LAUSR

Composting offers a potential sustainable end-of-life pathway for nonwoven products that may aerobically disintegrate and eventually biodegrade. Enhancing the biodegradation of nonwovens typically involves incorporating biobased biodegradable fibres. This study explores how nonwoven web formation and consolidation impact aerobic disintegration in composting. Laboratory-scale air-laid, foam-laid and carded sheets (40, 60, and 100 g/m2) with 80 wt% viscose and 20 wt% polylactic acid (PLA) fibres were prepared and thermally bonded. The sheets were characterised by physical and tensile properties, air permeability, water absorption, surface morphology, pore structure and aerobic disintegration in synthetic biowaste media.
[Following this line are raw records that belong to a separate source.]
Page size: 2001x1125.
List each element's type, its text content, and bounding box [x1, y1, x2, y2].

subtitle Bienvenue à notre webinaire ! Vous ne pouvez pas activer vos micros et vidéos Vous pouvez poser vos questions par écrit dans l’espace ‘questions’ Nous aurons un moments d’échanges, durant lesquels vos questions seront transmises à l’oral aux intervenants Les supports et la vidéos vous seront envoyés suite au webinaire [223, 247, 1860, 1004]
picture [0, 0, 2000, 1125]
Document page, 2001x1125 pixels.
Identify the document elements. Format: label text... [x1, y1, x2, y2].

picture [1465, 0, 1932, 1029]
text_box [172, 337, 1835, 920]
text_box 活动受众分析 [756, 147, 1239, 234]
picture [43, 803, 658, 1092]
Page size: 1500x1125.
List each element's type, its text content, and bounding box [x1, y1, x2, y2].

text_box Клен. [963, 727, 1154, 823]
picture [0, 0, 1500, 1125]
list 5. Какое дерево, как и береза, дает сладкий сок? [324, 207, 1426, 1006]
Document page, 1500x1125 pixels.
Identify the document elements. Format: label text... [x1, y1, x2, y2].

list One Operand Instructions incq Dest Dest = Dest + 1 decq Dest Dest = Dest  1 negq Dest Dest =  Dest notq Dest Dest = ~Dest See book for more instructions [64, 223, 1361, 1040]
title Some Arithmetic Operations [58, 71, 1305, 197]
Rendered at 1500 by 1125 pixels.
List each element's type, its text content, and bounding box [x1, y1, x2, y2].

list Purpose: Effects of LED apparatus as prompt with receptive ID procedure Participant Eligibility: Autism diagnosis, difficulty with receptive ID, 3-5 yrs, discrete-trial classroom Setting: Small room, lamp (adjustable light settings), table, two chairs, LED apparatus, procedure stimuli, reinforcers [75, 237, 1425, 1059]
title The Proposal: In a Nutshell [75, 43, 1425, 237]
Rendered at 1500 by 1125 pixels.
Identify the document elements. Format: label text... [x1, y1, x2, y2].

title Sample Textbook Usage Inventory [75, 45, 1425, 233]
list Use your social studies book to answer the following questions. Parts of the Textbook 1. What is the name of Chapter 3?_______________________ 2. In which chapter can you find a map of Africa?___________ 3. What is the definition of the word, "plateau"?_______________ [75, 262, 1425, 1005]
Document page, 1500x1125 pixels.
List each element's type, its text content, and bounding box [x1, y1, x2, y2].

The nonwoven web formation process affected sheet density and air permeability, while tensile strength and elongation showed dependency on fibre length and orientation. Over 62 days, carded nonwovens showed the highest degree of aerobic disintegration (81%–88%) followed by foam-laid (64%) and air-laid (47%) nonwovens. Scanning electron microscopy (SEM) and X-ray tomography revealed less effective bonding within the carded sheets with 38 mm mono-component PLA fibres compared to the air-laid and foam-laid sheets containing 6 mm bi-component PLA fibres. Denser thermally bonded fibre clusters in air-laid and foam-laid sheets reduced degree of aerobic disintegration. These findings highlight the significance of fibre length, bonding and sheet homogeneity in aerobic disintegration, emphasising the importance of nonwoven web formation and consolidation processes.